Investigate worker recovery for k8s ungracefully restarting pods out-of-band due to high memory consumption

concourse / hush-house

Concourse k8s-based environment

https://hush-house.pivotal.io

30 stars 23 forks source link

Investigate worker recovery for k8s ungracefully restarting pods out-of-band due to high memory consumption #94

Open deniseyu opened 4 years ago

deniseyu commented 4 years ago

We have observed on Hush House that sometimes, a worker pod is ungracefully restarted by Kubernetes when memory consumption exceeds an internally-configured threshold: https://kubernetes.io/docs/tasks/administer-cluster/out-of-resource/#node-oom-behavior

Concourse doesn't know about this restart, and when the pod is recreated, it re-registers itself using the same name.
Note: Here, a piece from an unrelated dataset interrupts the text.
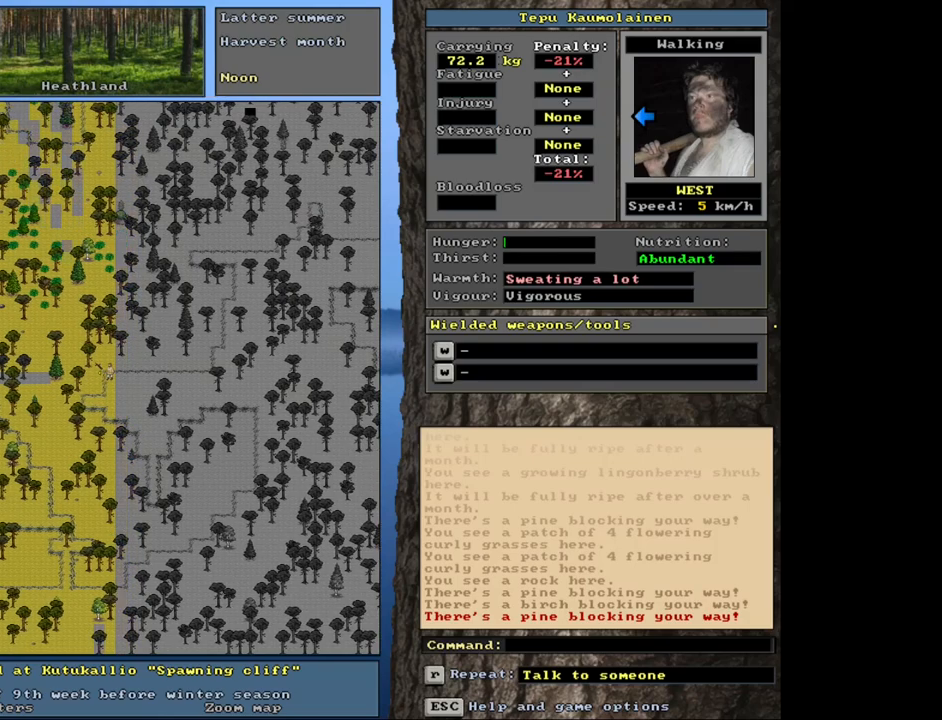
{"keys": ["ctrl_l", "num7", "num8"], "mouse": [], "events": [[66, "num4", "down"], [150, "num4", "up"], [233, "num4", "down"], [316, "num4", "up"], [433, "num8", "down"], [450, "num7", "down"]]}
However, when k8s recreates a pod in this way, it deletes the volumes; Concourse doesn't know that these volumes were deleted and still maintains references to them in ATC. The symptoms of this are that Hush House users will see error messages like this:

volume '7615ac07-7c88-4555-6888-9e87f49317bf' disappeared from worker 'workers-worker-10'

Short term pain reduction

In the short term, we should look at emitting more descriptive errors and adding some operational guidelines and documentation around how to manage this problem. We believe that restarting pods using kubectl won't fix the problem of ATC having an incorrect perception of workers' volumes; so we did the following:

fly -t <target> land-worker -w <worker-name>
fly -t <target> prune-worker -w <worker-name>

Running prune will remove it from the ATC DB.

Long term fixes?

We could look into modifying the hard eviction limits or seeing if there's a way we can add a lifecycle hook to fire off a retire-worker request or something to ATC, to try to keep ATC DB and the k8s cluster synced up.

We can also look into changing the behaviour of the init container so that volumes are not totally destroyed when restarts happen. ~We really only want this to be true if a worker is ephemeral, but in the case of long-lived workers, it would be worthwhile to see if we can relocate and reattach those volumes when a pod comes back.~ spoke with @kcmannem - it looks like this was a deliberate engineering decision made for the Helm chart design. Will have to chat with @cirocosta when he is back

Note: We are using anti-affinity so we only have one pod per node, but it looks like if that one pod's memory is too high it still gets "evicted".

xtreme-sameer-vohra commented 4 years ago

Experienced this again week of Dec 16 - Dec 20th ( primarily on Dec 17th and 20th )

Here are some screenshots with what we observed

Dec 17th
Dec 20th

Note the workers with 0 containers, these had been restarted/recreated by K8s and while they were successfully registered, they were not in a usable state.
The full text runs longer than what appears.